In response to Ray's post about his backyard raptor, I was reminded to post some images from my recent up-close encounter with some raptors. I was invited to the British School of Falconry in Manchester, VT for some handling and training exercises. We were working with Harris' Hawks. Very cool! I learned husbandry and responsibility for a bird of prey is very time consuming, and a precise science, especially to keep the birds in proper shape for hunting.


----------



## biothanasis (Nov 19, 2010)

WOW!!!!!! Great experience!!!!


----------



## NYEric (Nov 19, 2010)

That and Orvis flyfishing lessons sounds like a perfect weekend!


----------



## Clark (Nov 19, 2010)

A truelly royal outing!

Will you continue?


----------



## Kavanaru (Nov 19, 2010)

wow... nice! and a gorgeous Harris's!!


----------



## cdub (Nov 19, 2010)

My grandfather was a falconer, originally from Scotland. He died before he could pass the skills on to my father. I would love to ressurect the family tradition, but falconry requires a significant time investment. I simply do not have it. Maybe later in life!


----------



## etex (Nov 19, 2010)

Awesome pics!! Looks like you had a super time on your outing!


----------



## Hera (Nov 19, 2010)

Wonderful, I'm a bird lover and we have a resident population of Coopers in the neighborhood.

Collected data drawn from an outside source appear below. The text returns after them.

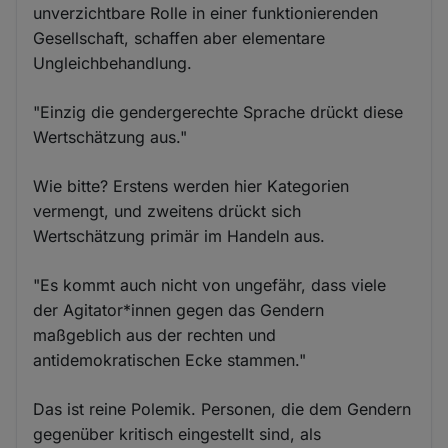
unverzichtbare Rolle in einer funktionierenden
Gesellschaft, schaffen aber elementare
Ungleichbehandlung.
"Einzig die gendergerechte Sprache drückt diese
Wertschätzung aus."
Wie bitte? Erstens werden hier Kategorien
vermengt, und zweitens drückt sich
Wertschätzung primär im Handeln aus.
"Es kommt auch nicht von ungefähr, dass viele
der Agitator*innen gegen das Gendern
maßgeblich aus der rechten und
antidemokratischen Ecke stammen."
Das ist reine Polemik. Personen, die dem Gendern
gegenüber kritisch eingestellt sind, als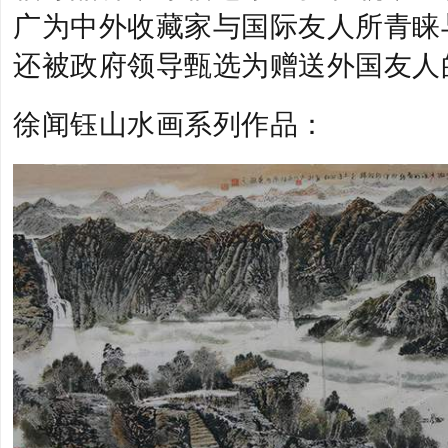
广为中外收藏家与国际友人所青睐
还被政府领导甄选为赠送外国友人
徐闻钰山水画系列作品：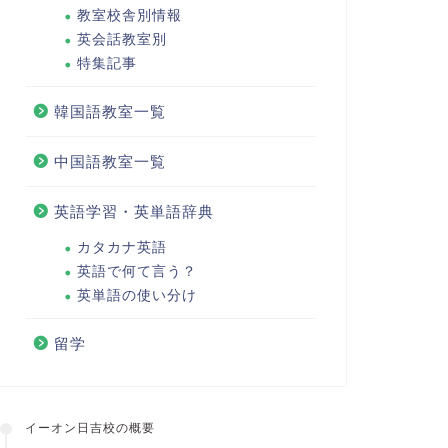
教室校舎別情報
英会話教室別
特集記事
韓国語教室一覧
中国語教室一覧
英語学習・英単語辞典
カタカナ英語
英語で何て言う？
英単語の使い分け
留学
イーオン日吉校の概要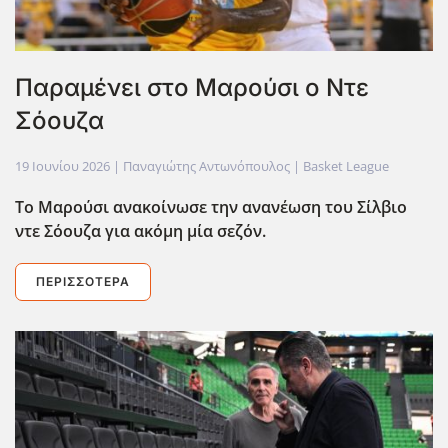
Παραμένει στο Μαρούσι ο Ντε
Σόουζα
19 Ιουνίου 2026
| Παναγιώτης Αντωνόπουλος |
Basket League
Το Μαρούσι ανακοίνωσε την ανανέωση του Σίλβιο
ντε Σόουζα για ακόμη μία σεζόν.
ΠΕΡΙΣΣΌΤΕΡΑ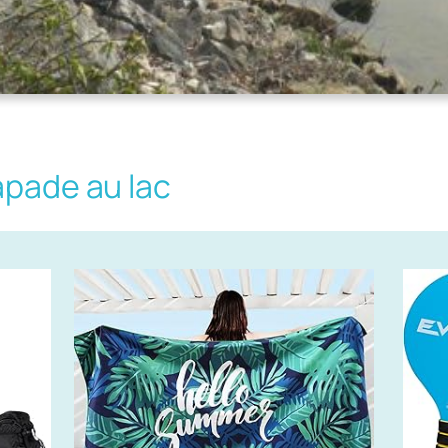
apade au lac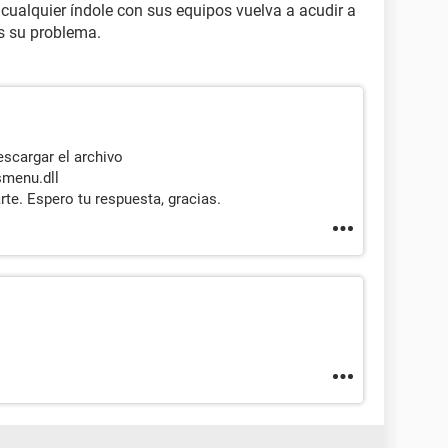
cualquier índole con sus equipos vuelva a acudir a
s su problema.
escargar el archivo
menu.dll
te. Espero tu respuesta, gracias.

WHat a great time!!


----------



## Candace (Nov 19, 2010)

Now, if they can be trained to pick off tree rats...hmmmm...


----------



## SlipperFan (Nov 19, 2010)

Pretty bird!

I thought Harrises were bigger. But I'll bet it was plenty heavy on your arm.


----------



## JeanLux (Nov 20, 2010)

Must have been An experience!!! Jean


----------



## cdub (Nov 24, 2010)

SlipperFan said:


> Pretty bird!
> 
> I thought Harrises were bigger. But I'll bet it was plenty heavy on your arm.



Actually, the hawks weighed in at just under 1.5 lbs. They look heavy, but its all hollow bones and feathers. They are so graceful and gentle too (well except when they are dismantling a shrew). I could barely feel it on my arm. We handled an eagle as well, and it only weight about 5 lbs.


----------



## Andrew (Nov 24, 2010)

Did he catch the snack in the last photo or was it "one they prepared earlier"? I'm wondering how quickly he could get on a plane to fix an Indian myna problem I'm having.


----------



## cdub (Nov 25, 2010)

The snack in the last photo was a defrosted partridge quarter with feathers still attached. The trainer attached it to a string and the hawk snatched it out of the air with the most agile act of aggression I've ever witnessed.


----------



## goldenrose (Nov 25, 2010)

Just aired this morning on HBO, Real Sports with Bryant Gumbel, had a segment on falconry in Austria - very interesting - set your recorder!


----------



## Lanmark (Nov 25, 2010)

Super cool! I envy your experience. 

(Somehow methinks a history of a long and sometimes-troubled relationship with a Salmon-Crested Cockatoo doesn't count as falconry.) :rollhappy:


----------